→ **What to do**: Each line in the data holding "present" should be listed.

== Segment start ==

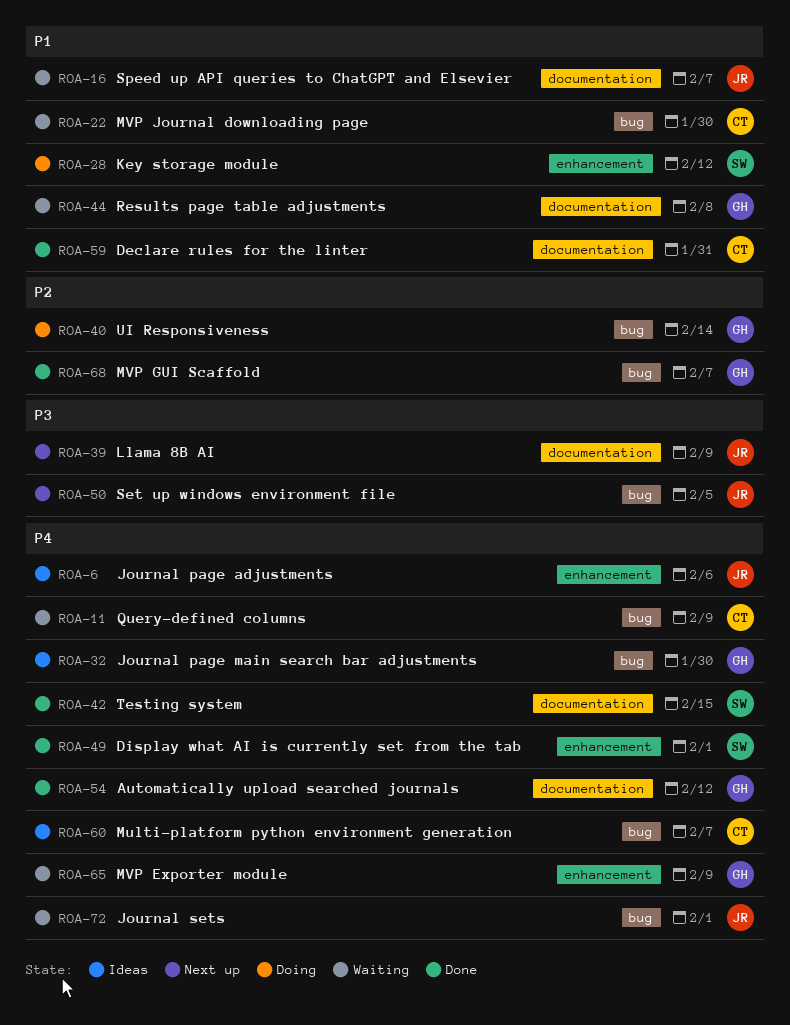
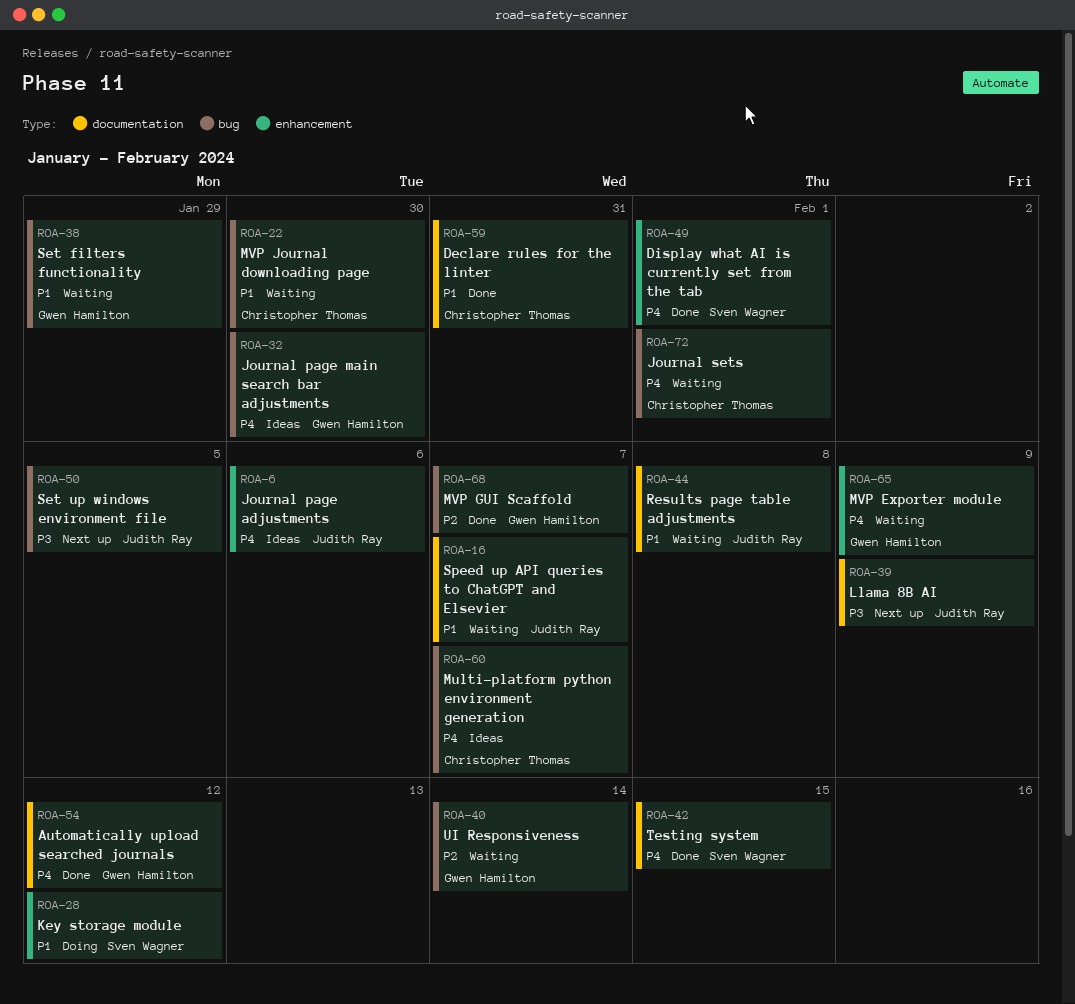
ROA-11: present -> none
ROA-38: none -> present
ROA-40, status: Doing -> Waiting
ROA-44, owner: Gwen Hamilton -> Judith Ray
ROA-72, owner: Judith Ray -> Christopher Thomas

== Segment end ==

→ **Output for this exercise**:
ROA-11: present -> none
ROA-38: none -> present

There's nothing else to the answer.